Breast reconstruction an option for some
Sharishta Shourie was just 25 years old when she detected a lump in her right breast on self-examination. She consulted her primary care physician, who arranged re ferrals to a medical oncologist and surgical oncologist. Less than a month after she detected the lump in her breast, she was diagnosed with stage II breast cancer.
Sharishta was grateful that her doctor took her concerns seriously, took immediate action, and helped coordinate her treatment. But right from the start, she felt it was important to take a pro active role in her care. She researched the disease and the treatment options and interviewed oncologists and surgeons until she found ones who she felt were the right fit. “I had a gut feeling that I should see different doctors. I learned that getting multiple opinions is essential for making the correct treatment decision,” she says. “These were doctors that I was going to be working with very closely for quite a long time. I was able to find doctors that I knew I would be able to work with and would provide the information I needed.”
In addition to her own research and the information provided by her doctors, Sharishta learned a lot about the disease and the available treatment options from the women she met through the West Los Angeles affiliate of the Cancer Support Community (CSC). She joined a breast cancer support group and soon formed strong bonds with the patients and survivors she met there. “As much as family and friends are there for you, there is something unique about having a conversation with a woman who understands exactly what you’re going through, who understands the fears and the questions. There’s a unique bond that we all share,” she says.
Sharishta found that being diagnosed with breast cancer was “like having a second full-time job.” She explains, “You’re busy making ap pointments dealing with the insurance, doing research, and talking with the doctors. It’s very time-consuming and very draining. I was lucky to have the women in the support group who I could ask questions and go to for support.”
Sharishta’s surgeon referred her to a breast reconstruction surgeon, and she ultimately decided on a bilateral mastectomy followed by breast reconstruction. She’s learned from other women, however, that not everyone is given enough information about reconstruction options to make an informed decision, as was shown in a recent CSC survey. She thinks that Frankly Speaking about Cancer: Spotlight on Breast Re construction, a CSC educational program being launched in January with support from Mentor Worldwide, LLC, in 2011 will help to fill this gap (www.cancersupportcomunity.org). “Lots of factors go into deciding what options are right for any particular patient, and knowing up front what doctors are able to do is hugely important,” she says.
Sharishta is doing well 1 year after her diagnosis and she continues her involvement with the West Los Angeles affiliate of CSC, working to raise awareness of breast cancer and to empower women to take an active part in their treatment.
Pink-Link grows out of personal experience
Vicki Tashman was 44 years old when her breast cancer was detected on a routine mammogram 6 years ago. Like Sharishta, she consulted several surgeons until she found the one she felt most comfortable with. And also like Sharishta, she did not stop there.
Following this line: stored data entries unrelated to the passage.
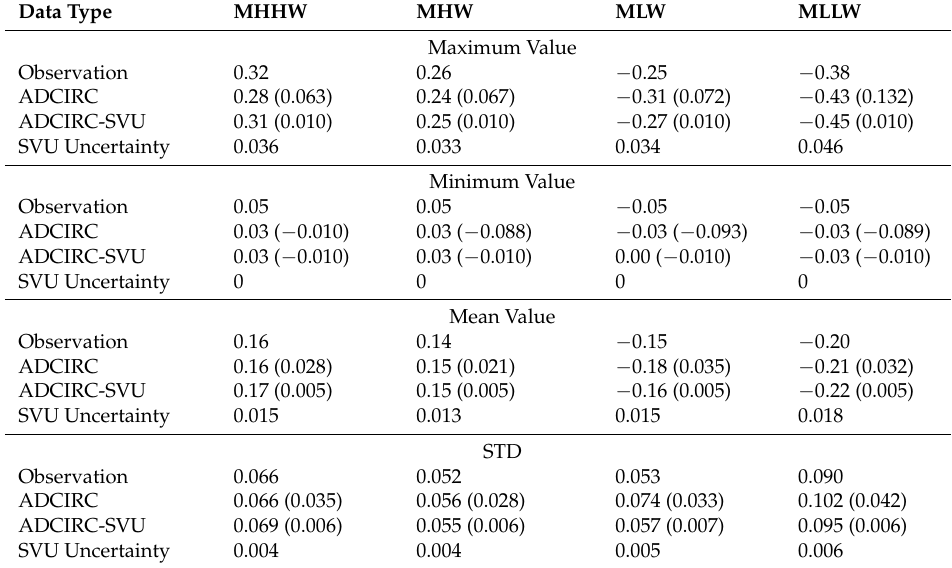
Table 1. Statistical values of observed and modeled tidal datums and the associated SVU spatially varying uncertainties (in meters). Model errors from observations are given in parentheses when applicable; note that errors do not necessarily correspond to the categorical value reported next to them (e.g., min, max, mean), but are instead the categorical error over the entire model domain. For example, the maximum model error (0.063) next to the maximum value of ADCIRC modeled MHHW (0.28) refers to the maximum model error of ADCIRC modeled MHHW in comparison with the observations at the 75 tide stations. Note also: Model errors refer to modeled tidal datums minus observed tidal datums; “Mean Value” of ADCIRC model errors refers to Mean (Abs(ADCIRC model error)); “Mean Value” of ADCIRC-SVU model errors refers to Mean (Abs(ADCIRC-SVU model error)); “STD” stands for Standard Deviation.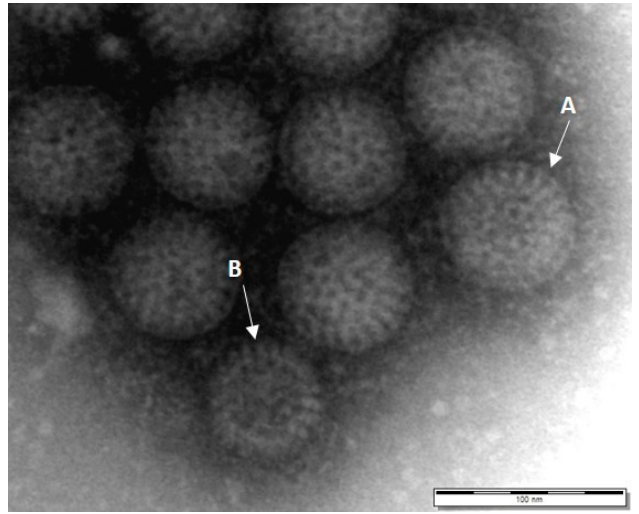
Figure 4. Rotavirus particles using electron microscopy. ( A ) intact virus particles; ( B ) Virus particles without an outer protein layer (scale bar: 100 nm, image, CVUA-Stuttgart).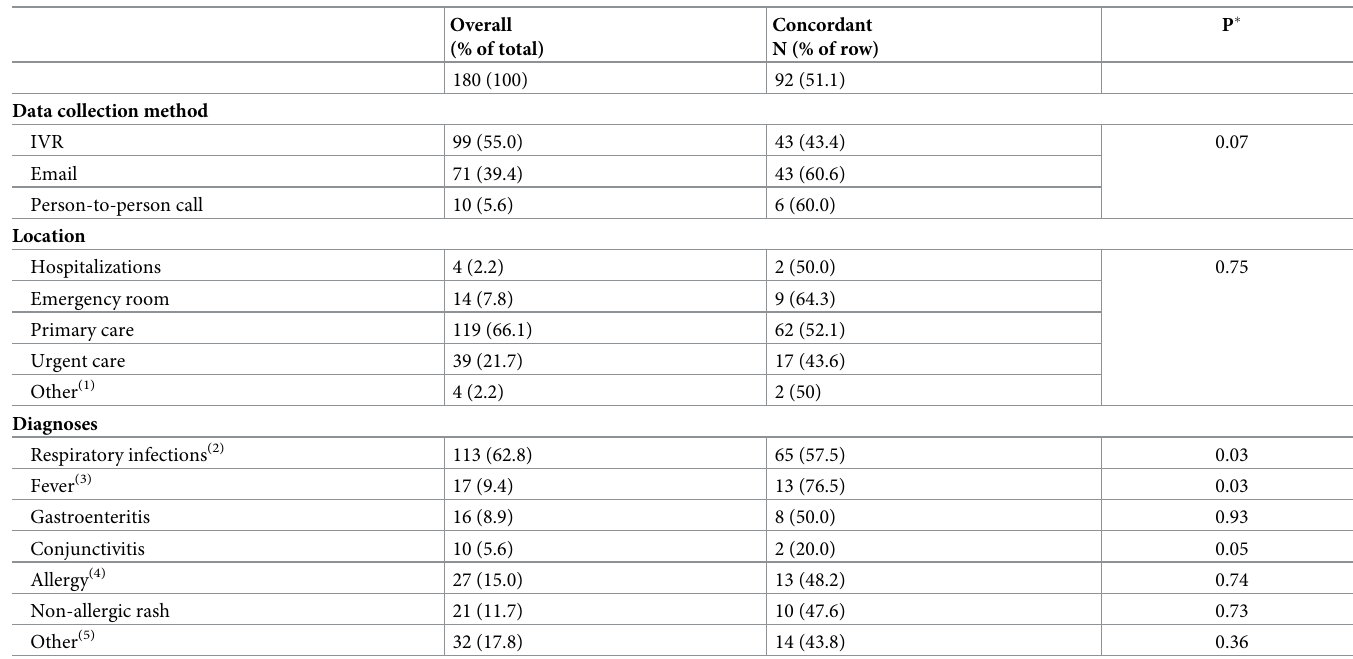
Table 1. Concordance/discordance by diagnosis and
She set out to inform herself about the disease and the available treatments by reading about it and talking to friends and relatives.
She sought out several support groups but found that she was always one of the youngest people in the group and, unlike most of the others she met there, had had a lumpectomy instead of a mastectomy or double mastectomy. “I noticed there were some differences in what was being talked about, and how I was feeling versus how they were feeling and different questions that I wanted to have answered that the women in the support group couldn’t answer.” She came up with the idea for an online forum that would allow a woman to search a database and connect with a survivor who had a similar breast cancer profile or had had her specific type of treatment. “That’s how Pink-Link was born [www.pink-link.org]. The initial thought behind it was to be able to have survivors connect with each other, online, 24/7, on their own.” She points out that al though there are other supports that will match patients and survivors, with “Pink-Link it is the survivor herself that’s searching the database, viewing other members’ profiles, and then deciding who she wants to connect with.”
Pink-Link is a nonprofit membership- based organization and its services are free to members. Vicki explains that “a member can set up their personal journal and have it completely private so she can use it as a diary or it can be public to Pink-Link members. It can also be password protected so that she can give that password to family and friends and they can log on to Pink-Link and read her entries. So if she wants to keep them updated on a weekly basis, she can do that.”
In addition, five experts donate their time to run forums that answer members’ questions about nutrition, physical exercise, skin care, lymphedema, and holistic health.
Since the group was started 4 years ago, about 4000 members have signed up and more than 1000 connections have been made. Vicky hopes one day to have a Pink-Link conference so that members can meet in person and to set up similar sites for patients with other kinds of cancers.